La Russia è ancora il competitor strategico numero uno degli Stati Uniti?

Andrew Weiss: Negli Stati Uniti c’è il vizio di far apparire la Russia come fosse alta tre metri, tanto per quel che ha fatto in Crimea quanto per le interferenze durante le elezioni presidenziali del 2016. Al contempo c’è la tendenza di ricondurre alla Russia qualsiasi evento negativo accada nel nostro Paese. Sono i due estremi di un approccio semplicistico. La Russia è particolarmente brava a sfruttare occasioni già esistenti, non a crearle. La politica americana è spaccata in due e questo ha fatto il gioco del Cremlino, che dal 2014 teme che gli Stati Uniti stiano preparando un cambio di regime a Mosca. Putin è riuscito a far apparire all’estero la Russia una potenza dirompente. Non è un caso che cinque anni fa la Nato non avesse un solo carro armato sul fronte orientale e oggi abbia dispiegato le sue truppe al confine dell’Europa dell’Est e aumentato su ogni fronte la deterrenza anti-russa.

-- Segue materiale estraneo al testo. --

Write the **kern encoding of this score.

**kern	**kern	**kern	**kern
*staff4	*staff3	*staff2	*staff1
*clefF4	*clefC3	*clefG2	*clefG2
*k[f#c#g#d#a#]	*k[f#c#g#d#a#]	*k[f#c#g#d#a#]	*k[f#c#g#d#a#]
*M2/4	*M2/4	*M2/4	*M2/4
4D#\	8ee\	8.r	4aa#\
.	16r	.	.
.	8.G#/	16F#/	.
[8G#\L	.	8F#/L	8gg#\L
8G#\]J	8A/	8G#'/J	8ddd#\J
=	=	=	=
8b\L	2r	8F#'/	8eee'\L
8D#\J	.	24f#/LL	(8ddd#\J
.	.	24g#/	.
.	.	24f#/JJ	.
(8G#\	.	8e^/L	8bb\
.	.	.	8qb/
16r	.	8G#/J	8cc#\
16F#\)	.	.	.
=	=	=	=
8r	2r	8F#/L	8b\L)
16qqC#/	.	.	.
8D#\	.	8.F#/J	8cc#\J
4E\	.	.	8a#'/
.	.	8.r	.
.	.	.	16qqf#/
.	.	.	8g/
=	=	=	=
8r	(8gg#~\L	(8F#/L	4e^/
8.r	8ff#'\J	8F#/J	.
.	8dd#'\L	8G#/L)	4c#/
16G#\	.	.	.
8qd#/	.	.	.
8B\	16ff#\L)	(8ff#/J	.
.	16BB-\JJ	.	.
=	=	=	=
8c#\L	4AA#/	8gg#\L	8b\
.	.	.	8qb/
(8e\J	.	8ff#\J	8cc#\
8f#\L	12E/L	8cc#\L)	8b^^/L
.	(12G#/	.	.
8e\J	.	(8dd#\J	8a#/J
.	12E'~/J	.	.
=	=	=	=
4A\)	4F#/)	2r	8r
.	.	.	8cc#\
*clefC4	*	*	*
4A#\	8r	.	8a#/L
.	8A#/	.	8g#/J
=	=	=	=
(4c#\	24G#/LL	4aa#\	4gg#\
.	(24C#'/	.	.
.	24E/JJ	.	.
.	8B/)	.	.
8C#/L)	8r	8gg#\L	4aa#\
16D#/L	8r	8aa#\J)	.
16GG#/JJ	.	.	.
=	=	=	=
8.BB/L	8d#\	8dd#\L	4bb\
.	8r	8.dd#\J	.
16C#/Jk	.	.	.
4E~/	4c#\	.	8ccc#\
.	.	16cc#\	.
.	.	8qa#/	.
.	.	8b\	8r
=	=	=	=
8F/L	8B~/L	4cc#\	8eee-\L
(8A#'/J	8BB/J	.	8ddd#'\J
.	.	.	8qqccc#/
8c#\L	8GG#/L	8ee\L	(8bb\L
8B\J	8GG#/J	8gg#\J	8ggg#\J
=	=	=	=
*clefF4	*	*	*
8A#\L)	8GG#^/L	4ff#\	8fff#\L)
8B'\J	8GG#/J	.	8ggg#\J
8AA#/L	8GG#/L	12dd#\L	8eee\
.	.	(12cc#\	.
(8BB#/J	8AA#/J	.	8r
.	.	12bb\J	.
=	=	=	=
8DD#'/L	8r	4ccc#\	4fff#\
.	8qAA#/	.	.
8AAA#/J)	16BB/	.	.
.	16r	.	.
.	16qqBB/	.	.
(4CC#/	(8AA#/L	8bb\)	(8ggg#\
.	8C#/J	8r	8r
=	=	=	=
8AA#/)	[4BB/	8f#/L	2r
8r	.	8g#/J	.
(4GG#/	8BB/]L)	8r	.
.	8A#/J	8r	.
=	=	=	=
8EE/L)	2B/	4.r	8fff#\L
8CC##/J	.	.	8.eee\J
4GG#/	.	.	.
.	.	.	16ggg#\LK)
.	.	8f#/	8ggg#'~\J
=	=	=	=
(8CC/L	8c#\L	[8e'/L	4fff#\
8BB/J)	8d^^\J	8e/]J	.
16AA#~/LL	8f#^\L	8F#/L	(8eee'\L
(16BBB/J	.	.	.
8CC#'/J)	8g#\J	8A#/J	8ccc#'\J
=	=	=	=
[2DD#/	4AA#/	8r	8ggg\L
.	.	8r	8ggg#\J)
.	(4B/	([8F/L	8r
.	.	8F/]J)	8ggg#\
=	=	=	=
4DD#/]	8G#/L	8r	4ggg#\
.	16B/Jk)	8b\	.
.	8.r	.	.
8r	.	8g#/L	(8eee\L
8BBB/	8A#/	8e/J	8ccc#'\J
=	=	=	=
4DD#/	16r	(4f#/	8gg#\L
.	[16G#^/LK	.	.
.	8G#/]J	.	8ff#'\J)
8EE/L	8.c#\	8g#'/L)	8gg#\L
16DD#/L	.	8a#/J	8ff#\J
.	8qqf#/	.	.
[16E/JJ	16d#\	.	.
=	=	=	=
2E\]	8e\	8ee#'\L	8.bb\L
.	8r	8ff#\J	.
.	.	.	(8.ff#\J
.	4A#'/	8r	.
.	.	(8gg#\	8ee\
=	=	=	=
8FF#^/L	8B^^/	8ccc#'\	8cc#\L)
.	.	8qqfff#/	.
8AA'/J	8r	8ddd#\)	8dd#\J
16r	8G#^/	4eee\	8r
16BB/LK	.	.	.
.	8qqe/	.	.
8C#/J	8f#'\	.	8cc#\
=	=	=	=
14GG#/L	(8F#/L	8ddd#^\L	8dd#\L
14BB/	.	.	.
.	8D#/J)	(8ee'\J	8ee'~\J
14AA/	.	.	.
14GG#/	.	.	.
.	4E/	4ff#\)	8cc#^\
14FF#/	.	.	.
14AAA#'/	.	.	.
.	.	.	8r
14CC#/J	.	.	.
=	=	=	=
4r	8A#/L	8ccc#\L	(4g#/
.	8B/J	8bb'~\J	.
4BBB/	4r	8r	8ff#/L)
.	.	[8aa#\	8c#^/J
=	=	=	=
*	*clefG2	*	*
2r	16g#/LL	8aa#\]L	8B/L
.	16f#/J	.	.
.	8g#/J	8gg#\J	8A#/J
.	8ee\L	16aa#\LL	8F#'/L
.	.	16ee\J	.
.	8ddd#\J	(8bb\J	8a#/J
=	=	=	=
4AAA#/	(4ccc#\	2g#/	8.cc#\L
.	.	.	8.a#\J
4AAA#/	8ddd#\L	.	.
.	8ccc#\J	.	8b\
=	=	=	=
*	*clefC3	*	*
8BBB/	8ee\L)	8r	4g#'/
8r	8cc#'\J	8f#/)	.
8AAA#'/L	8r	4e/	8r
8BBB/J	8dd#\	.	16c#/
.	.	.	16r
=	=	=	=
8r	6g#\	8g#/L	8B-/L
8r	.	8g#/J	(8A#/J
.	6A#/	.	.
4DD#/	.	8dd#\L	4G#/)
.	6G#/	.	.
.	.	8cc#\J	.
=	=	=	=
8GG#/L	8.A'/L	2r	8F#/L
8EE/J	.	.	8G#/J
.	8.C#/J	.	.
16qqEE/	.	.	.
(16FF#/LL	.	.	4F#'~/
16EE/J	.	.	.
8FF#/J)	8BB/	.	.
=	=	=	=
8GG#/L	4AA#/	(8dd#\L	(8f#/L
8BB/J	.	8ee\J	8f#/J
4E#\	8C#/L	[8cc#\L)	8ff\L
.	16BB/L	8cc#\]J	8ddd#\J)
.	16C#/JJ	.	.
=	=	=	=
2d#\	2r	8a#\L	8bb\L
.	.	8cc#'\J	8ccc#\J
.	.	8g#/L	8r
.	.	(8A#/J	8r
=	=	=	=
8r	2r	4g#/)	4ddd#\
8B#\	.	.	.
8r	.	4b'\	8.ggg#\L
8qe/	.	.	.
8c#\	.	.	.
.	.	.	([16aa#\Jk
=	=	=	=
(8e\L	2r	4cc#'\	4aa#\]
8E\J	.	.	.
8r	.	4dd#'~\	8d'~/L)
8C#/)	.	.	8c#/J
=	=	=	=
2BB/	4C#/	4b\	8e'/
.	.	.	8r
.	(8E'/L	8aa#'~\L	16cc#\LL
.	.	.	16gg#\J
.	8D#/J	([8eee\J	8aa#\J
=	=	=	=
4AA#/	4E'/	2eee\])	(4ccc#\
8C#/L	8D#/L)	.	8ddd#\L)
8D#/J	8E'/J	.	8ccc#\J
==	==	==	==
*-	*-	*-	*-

Paul Stronski: È vero, l’intervento russo in Crimea e le interferenze nei Paesi occidentali sono riusciti a rivitalizzare la Nato in questi anni, sul lungo periodo la Russia potrebbe pentirsene. Ricordo che nel 2013, quando ero al governo, gli alleati transatlantici erano divisi sul ruolo globale che avrebbe dovuto assumere la Nato all’indomani della guerra in Afghanistan, l’invasione russa in Crimea l’anno successivo ha dissipato ogni dubbio. Sul piano economico la Russia certamente non è un competitor geopolitico degli Stati Uniti. Su quello militare lo è, come ogni Paese dotato di armi nucleari. Negli ultimi anni però sono stati più gli insuccessi dei successi di fronte alla comunità internazionale. Le interferenze in Grecia e negli Stati Uniti non sono andate a buon fine. Lo stesso discorso vale per la Crimea. Mosca si è messa contro non solo tutta la popolazione ucraina, ma anche gran parte degli Stati dell’Europa dell’Est compresi quelli al confine come Kazakistan e Bielorussia.

Sono fondate le accuse alla Russia di rompere la solidarietà atlantica ed europea? Se così fosse perché gli Stati membri Ue, compresi i più scettici, continuano a rinnovare le sanzioni contro Mosca ogni sei mesi?

Andrew Weiss: Proprio perché l’Europa è così divisa sulla Russia, il rinnovo semestrale delle sanzioni è divenuto occasione di ritrovare coesione e riflettere su quali punti 28 Stati membri devono imperniare la loro appartenenza all’Ue. Anche i Paesi più scettici come l’Italia stanno rinnovando le sanzioni perché sanno che un veto romperebbe irrimediabilmente la coesione europea. Il problema semmai è un altro. Stati Uniti ed Europa non stanno coordinando i loro sforzi. L’amministrazione Trump persegue una strategia bifronte che non è di alcun aiuto. Sulle sanzioni alla Russia mantiene un severo approccio unilaterale, e al tempo stesso non perde occasione di criticare la solidarietà europea e soprattutto contro la Germania, il Paese che più di tutti potrebbe aiutare gli Stati Uniti a contenere la Russia, verso cui nei corridoi della Casa Bianca c’è oggi un pregiudizio davvero inspiegabile.

Paul Stronski: Per il momento Putin deve fare i conti con un magro bilancio. La Russia ha da sempre l’obiettivo di rompere la solidarietà europea e indebolire l’Alleanza atlantica. Forse in questi anni è riuscita ad aumentare le distanze fra Stati Uniti ed Europa e a trascinare a sé alcuni Stati del Vecchio Continente, ma non sono i russi ad aver messo in pericolo la coesione europea. Le interferenze nei sistemi elettorali per il momento non hanno riscosso un grande successo. Da qui a cinque anni vedremo se Mosca riuscirà a raccogliere in Europa quel che ha seminato.